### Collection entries
━━━━━━━━━━━━━━━━
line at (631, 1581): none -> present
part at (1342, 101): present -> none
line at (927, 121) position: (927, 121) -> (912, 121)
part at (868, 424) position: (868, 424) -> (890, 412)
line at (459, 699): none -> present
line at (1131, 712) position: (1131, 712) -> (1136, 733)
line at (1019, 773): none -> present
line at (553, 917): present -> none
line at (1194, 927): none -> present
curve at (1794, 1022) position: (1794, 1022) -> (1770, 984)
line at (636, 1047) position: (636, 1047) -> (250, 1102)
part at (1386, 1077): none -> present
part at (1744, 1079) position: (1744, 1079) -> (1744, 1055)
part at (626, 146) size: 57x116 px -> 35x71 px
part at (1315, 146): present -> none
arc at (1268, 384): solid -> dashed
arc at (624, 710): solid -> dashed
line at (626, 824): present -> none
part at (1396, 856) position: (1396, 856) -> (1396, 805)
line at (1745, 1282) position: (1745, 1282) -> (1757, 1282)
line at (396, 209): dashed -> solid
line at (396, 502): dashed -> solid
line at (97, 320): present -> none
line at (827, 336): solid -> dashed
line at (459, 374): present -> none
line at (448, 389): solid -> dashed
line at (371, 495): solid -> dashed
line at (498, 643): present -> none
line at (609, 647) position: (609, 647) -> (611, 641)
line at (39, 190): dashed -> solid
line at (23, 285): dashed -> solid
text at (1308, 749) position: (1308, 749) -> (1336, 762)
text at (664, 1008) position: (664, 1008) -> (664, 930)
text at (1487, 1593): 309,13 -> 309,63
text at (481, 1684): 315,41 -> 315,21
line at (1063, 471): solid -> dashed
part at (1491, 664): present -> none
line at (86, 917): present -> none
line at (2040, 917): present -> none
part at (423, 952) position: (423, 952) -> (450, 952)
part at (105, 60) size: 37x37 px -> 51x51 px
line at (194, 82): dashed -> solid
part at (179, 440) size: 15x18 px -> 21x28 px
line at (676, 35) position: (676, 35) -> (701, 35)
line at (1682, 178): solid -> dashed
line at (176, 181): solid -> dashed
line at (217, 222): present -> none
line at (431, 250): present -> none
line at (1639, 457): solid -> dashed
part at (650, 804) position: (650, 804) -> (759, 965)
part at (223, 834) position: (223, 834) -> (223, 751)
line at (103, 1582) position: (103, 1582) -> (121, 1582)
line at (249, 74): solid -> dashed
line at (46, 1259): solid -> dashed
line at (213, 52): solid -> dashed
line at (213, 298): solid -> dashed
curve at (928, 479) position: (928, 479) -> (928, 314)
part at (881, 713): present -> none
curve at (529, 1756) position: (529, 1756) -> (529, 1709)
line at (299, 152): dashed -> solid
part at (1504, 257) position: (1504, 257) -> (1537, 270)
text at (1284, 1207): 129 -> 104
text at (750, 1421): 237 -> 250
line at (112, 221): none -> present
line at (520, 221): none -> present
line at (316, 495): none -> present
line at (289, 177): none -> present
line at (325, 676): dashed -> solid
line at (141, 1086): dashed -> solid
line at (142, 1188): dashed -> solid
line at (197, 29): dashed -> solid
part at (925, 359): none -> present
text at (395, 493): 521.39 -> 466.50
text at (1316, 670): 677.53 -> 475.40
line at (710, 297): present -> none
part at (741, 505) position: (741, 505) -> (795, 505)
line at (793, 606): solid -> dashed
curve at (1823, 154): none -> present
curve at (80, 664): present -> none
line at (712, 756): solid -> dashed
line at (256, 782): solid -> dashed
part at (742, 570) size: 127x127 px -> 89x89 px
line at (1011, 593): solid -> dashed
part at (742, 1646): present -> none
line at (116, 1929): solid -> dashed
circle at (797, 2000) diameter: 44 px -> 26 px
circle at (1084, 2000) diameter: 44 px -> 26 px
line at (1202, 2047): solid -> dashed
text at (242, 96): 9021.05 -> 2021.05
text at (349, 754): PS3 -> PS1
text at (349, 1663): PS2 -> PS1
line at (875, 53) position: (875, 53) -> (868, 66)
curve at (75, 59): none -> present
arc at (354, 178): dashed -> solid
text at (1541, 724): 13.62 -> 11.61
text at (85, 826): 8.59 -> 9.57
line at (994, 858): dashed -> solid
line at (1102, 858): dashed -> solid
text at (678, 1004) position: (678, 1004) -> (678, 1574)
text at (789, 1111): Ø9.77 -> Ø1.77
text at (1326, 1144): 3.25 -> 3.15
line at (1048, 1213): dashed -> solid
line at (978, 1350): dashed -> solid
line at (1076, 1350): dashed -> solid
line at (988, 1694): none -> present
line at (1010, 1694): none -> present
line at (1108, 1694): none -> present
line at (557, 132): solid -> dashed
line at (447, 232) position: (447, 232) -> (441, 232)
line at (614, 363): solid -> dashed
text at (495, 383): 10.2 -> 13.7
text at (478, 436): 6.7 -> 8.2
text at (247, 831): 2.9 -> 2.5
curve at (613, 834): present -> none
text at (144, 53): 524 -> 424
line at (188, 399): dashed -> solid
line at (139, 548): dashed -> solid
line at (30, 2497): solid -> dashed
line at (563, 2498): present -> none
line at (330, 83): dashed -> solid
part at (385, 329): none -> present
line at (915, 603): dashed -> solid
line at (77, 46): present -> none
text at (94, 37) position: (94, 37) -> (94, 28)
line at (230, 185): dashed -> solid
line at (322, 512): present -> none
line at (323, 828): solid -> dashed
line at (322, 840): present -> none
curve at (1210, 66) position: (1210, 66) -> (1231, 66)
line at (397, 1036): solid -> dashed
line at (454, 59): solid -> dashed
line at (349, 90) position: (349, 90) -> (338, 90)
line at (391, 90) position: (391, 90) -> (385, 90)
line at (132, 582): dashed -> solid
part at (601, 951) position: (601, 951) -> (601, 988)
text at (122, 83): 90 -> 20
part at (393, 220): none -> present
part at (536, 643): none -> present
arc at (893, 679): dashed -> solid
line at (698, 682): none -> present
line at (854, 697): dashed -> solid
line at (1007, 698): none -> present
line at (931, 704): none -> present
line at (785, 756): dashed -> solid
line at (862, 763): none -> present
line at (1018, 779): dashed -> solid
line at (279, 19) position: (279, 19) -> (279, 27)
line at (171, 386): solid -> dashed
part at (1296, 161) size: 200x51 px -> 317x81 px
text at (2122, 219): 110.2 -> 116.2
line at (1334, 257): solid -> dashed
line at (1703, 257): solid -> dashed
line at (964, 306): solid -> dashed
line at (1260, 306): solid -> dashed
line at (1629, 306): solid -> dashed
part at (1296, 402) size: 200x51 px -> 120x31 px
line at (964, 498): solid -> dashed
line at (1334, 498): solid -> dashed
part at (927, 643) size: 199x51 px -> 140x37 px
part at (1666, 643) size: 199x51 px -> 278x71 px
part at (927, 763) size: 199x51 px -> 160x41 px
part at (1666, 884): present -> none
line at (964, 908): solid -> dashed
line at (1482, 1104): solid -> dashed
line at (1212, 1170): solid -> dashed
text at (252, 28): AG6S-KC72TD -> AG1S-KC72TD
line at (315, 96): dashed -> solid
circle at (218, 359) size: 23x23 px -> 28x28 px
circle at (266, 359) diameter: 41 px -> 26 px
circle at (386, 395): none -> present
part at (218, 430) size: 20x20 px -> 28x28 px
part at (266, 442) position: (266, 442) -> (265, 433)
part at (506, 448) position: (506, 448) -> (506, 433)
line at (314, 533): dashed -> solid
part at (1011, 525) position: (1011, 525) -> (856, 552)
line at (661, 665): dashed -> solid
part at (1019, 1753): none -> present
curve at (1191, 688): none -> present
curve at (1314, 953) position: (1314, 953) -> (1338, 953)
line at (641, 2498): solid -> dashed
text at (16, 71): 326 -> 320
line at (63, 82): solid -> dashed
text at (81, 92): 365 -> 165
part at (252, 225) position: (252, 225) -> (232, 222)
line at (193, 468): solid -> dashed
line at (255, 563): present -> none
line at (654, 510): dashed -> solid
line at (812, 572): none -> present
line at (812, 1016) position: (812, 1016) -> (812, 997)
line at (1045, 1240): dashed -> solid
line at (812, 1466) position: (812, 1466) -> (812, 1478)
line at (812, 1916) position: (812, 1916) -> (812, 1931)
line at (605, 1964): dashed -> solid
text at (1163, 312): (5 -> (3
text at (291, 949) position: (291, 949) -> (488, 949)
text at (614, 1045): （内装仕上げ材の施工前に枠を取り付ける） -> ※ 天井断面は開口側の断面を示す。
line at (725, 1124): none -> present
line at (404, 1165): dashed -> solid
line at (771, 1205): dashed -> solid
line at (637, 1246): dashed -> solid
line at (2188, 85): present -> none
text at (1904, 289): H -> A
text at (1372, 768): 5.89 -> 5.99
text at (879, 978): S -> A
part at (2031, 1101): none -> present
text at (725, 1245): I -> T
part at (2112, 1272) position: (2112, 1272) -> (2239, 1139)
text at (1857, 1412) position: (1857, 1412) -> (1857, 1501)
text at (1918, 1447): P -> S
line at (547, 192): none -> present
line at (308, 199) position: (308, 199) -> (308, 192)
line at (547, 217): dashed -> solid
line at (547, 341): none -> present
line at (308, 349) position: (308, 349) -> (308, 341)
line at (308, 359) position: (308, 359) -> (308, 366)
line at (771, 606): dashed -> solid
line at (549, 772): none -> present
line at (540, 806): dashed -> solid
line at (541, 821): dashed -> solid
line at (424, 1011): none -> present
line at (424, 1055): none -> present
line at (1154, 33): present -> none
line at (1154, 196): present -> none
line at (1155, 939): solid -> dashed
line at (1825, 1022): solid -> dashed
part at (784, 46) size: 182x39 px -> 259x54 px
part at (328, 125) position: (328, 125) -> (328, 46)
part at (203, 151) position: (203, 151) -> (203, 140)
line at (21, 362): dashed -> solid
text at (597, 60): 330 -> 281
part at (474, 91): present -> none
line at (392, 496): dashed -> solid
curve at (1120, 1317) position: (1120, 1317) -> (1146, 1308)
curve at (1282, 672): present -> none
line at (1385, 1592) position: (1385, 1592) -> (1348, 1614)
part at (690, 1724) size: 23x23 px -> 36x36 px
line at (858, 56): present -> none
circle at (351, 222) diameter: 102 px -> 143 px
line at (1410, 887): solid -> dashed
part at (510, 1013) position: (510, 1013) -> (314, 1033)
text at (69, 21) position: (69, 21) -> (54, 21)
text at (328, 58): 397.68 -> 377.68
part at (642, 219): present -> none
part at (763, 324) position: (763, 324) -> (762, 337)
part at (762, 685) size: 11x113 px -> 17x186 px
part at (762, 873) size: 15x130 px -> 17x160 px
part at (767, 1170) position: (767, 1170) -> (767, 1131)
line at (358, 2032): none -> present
━━━━━━━━━━━━━━━━
### Task instructions
Please reproduce the items above word for word, from the first one through the line containing "line at (676, 35)", with both ends included.

### The completed task
line at (631, 1581): none -> present
part at (1342, 101): present -> none
line at (927, 121) position: (927, 121) -> (912, 121)
part at (868, 424) position: (868, 424) -> (890, 412)
line at (459, 699): none -> present
line at (1131, 712) position: (1131, 712) -> (1136, 733)
line at (1019, 773): none -> present
line at (553, 917): present -> none
line at (1194, 927): none -> present
curve at (1794, 1022) position: (1794, 1022) -> (1770, 984)
line at (636, 1047) position: (636, 1047) -> (250, 1102)
part at (1386, 1077): none -> present
part at (1744, 1079) position: (1744, 1079) -> (1744, 1055)
part at (626, 146) size: 57x116 px -> 35x71 px
part at (1315, 146): present -> none
arc at (1268, 384): solid -> dashed
arc at (624, 710): solid -> dashed
line at (626, 824): present -> none
part at (1396, 856) position: (1396, 856) -> (1396, 805)
line at (1745, 1282) position: (1745, 1282) -> (1757, 1282)
line at (396, 209): dashed -> solid
line at (396, 502): dashed -> solid
line at (97, 320): present -> none
line at (827, 336): solid -> dashed
line at (459, 374): present -> none
line at (448, 389): solid -> dashed
line at (371, 495): solid -> dashed
line at (498, 643): present -> none
line at (609, 647) position: (609, 647) -> (611, 641)
line at (39, 190): dashed -> solid
line at (23, 285): dashed -> solid
text at (1308, 749) position: (1308, 749) -> (1336, 762)
text at (664, 1008) position: (664, 1008) -> (664, 930)
text at (1487, 1593): 309,13 -> 309,63
text at (481, 1684): 315,41 -> 315,21
line at (1063, 471): solid -> dashed
part at (1491, 664): present -> none
line at (86, 917): present -> none
line at (2040, 917): present -> none
part at (423, 952) position: (423, 952) -> (450, 952)
part at (105, 60) size: 37x37 px -> 51x51 px
line at (194, 82): dashed -> solid
part at (179, 440) size: 15x18 px -> 21x28 px
line at (676, 35) position: (676, 35) -> (701, 35)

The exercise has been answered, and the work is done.